University of Illinois Plans Archie Green Tribute

The School of Labor and Employment Relations of the University of Illinois is planning a memorial honoring Archie Green—union man, laborlore scholar, folklife advocate, and master teacher—on the evening of September 14, 2009, in the School’s Wagner Education Center, University of Illinois, 504 East Armory Street, Champaign, Illinois. The formal program will run from 7:00 to 9:00 pm, with a reception and refreshments afterward.

Presenters include: Stephen Wade, performer, writer, and scholar, “How Archie Taught Us to Learn from Music;” Mike Munoz, Bay Area pile driver and union historian, “Archie as Trade Unionist;” David Taylor, American Folklife Center, Library of Congress, “Archie Green and the Founding of the American Folklife Center;” and David Roediger, Department of History, University of Illinois at Urbana-Champaign, “Labor Music as History Lesson.”

The memorial is free and open to the public. For more information as it becomes available, please go to http://www.ler.illinois.edu/archiegreen.html. There you can also contribute your own reflections and memories of Archie.

World Oral Literature Project

The World Oral Literature Project and website has just been launched (www.oralliterature.org/). Director of the Project is Dr. Mark Turin of the University of Cambridge Museum of Archaeology and Anthropology.

The World Oral Literature Project is an urgent global initiative to document and make accessible endangered oral literatures before they disappear without record.

For many communities around the world, the transmission of oral literature from one generation to the next lies at the heart of cultural practice. These creative works--which may include ritual texts, curative chants, epic poems, musical genres, folk tales, creation tales, songs, myths, legends, word games, life histories or historical narratives—are increasingly endangered.
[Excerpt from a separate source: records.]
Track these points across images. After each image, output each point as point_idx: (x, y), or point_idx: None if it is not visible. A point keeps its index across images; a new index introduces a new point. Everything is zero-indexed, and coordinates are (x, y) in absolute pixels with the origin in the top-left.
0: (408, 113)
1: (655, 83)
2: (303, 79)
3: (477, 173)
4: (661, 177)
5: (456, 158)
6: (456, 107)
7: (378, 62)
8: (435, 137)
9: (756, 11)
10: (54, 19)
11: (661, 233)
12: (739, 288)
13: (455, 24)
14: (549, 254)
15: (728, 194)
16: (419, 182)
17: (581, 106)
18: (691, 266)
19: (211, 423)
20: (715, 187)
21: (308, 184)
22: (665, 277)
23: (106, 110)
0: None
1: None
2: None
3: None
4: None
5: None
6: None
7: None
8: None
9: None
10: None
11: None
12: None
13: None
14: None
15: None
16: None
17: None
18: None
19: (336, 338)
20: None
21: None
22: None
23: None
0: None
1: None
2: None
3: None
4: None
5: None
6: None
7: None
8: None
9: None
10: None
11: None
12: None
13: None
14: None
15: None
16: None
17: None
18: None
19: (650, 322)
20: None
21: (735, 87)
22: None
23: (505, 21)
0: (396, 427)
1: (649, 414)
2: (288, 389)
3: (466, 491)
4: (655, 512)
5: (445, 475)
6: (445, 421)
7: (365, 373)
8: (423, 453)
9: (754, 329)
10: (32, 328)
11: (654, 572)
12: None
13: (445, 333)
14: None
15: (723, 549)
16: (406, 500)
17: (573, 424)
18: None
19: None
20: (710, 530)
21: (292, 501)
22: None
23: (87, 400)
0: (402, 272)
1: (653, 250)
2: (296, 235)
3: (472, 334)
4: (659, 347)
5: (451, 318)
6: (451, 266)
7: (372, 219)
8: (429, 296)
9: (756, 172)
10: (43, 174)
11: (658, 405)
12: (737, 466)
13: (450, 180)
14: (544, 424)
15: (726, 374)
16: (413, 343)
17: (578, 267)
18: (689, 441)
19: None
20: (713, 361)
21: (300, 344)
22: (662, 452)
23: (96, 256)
Globalization and rapid socio-economic change exert complex pressures on smaller communities, often eroding expressive diversity and transforming culture through assimilation to more dominant ways of life. As vehicles for the transmission of unique cultural knowledge, local languages encode oral traditions that become threatened when elders die and livelihoods are disrupted. Of the world's over 6,000 living languages, around half will cease to be used as spoken vernaculars by the end of this century.

The World Oral Literature Project has been established to support local communities and committed fieldworkers engaged in the collection and preservation of oral literature by providing funding for original research, alongside training in fieldwork and digital archiving methods.